Text under study.
__________

Photo sharing: Sony Alpha

I am actually camera and lens less right now, sort of. Just put up on Ebay my camera with Tamron lens on one listing and then my fisheye on another. Hoping I can get around $500 for camera and lens and then $200 for the fisheye. Sold my 35mm and 70-300 two weeks ago. So technically right now im an HTC One photographer ahaahaha, which the camera sucks

Now im kicking around the idea of getting something wide before I get one of the other two. I will use the heck out of the wide lens for sure but will I use it more than the Tamron 28-70. The 50mm F/1.4 is a given I think. Now its just having to justify what direction to go after.

I think I said it earlier, if you get the 50mm.... that makes the 28-70 far less critical. I can easily walk around all day with 50mm on full frame.

Suppose if you really want the best, go with the Zeiss 16-35. Absolute widest, Sigma 12-24. Or affordable/decent/used -- Minolta/Tamron 17-35.
Or prime.. Minolta 20mm.

If I have time this weekend and if it's warm enough, I'm going to run some tests of my telephoto options.... I own a Minolta 135/2.8 prime, a beercan 70-210 f/4, and the Tamron 70-300 usd. (Surprised you sold your Tamron.. I know it was the older version, but wasn't it full frame?)
My main curiosity is the beercan performance --- You can now find good copies for around $100. And I'm hopeful that aside from CA issues,the performance will be top notch.
 
I think I said it earlier, if you get the 50mm.... that makes the 28-70 far less critical. I can easily walk around all day with 50mm on full frame.

That is what I was thinking also. I would lose the 20mm difference but can make it up eventually down the road.

Suppose if you really want the best, go with the Zeiss 16-35. Absolute widest, Sigma 12-24. Or affordable/decent/used -- Minolta/Tamron 17-35.
Or prime.. Minolta 20mm.

I looked at the Zeiss and its a little rich for my blood lol. Even the Sigma is hovering around the $1,000 mark.

__________

Data section.
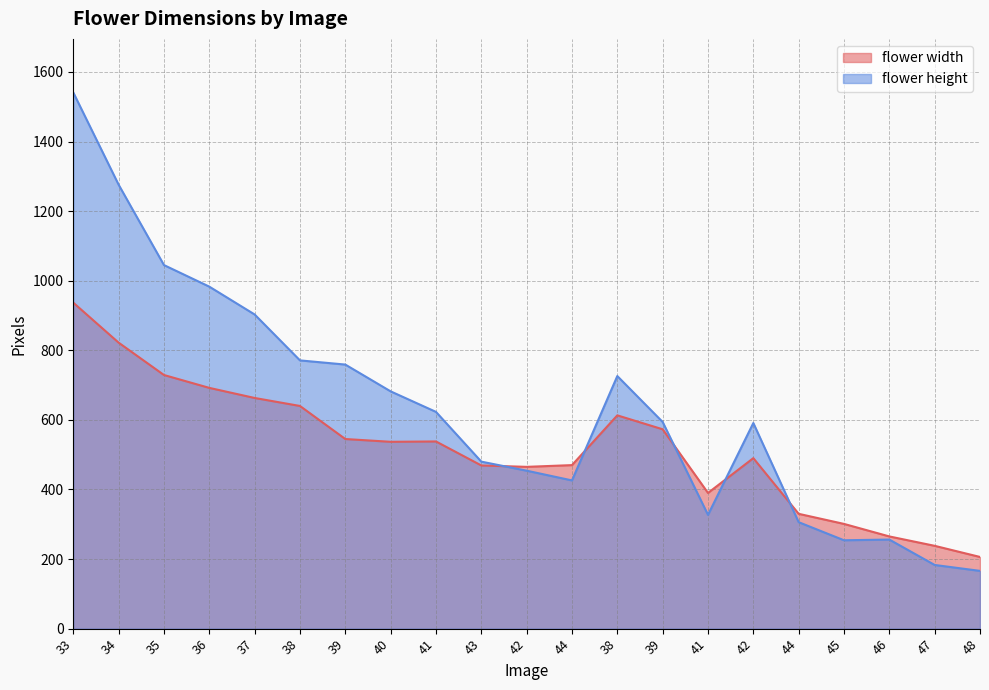

What is the difference between the maximum and minimum values in the flower width series?

730.9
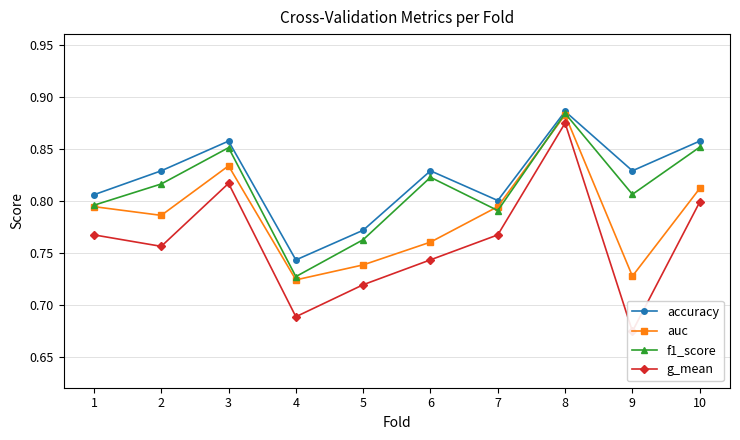

Rank the series by their average value, from highest to lowest.

accuracy, f1_score, auc, g_mean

__________

What you need to do.
Reproduce word for word the stretch of the Sony Alpha lens discussion from "Photo sharing: Sony" through "to go after.".

Written response.
Photo sharing: Sony Alpha

I am actually camera and lens less right now, sort of. Just put up on Ebay my camera with Tamron lens on one listing and then my fisheye on another. Hoping I can get around $500 for camera and lens and then $200 for the fisheye. Sold my 35mm and 70-300 two weeks ago. So technically right now im an HTC One photographer ahaahaha, which the camera sucks

Now im kicking around the idea of getting something wide before I get one of the other two. I will use the heck out of the wide lens for sure but will I use it more than the Tamron 28-70. The 50mm F/1.4 is a given I think. Now its just having to justify what direction to go after.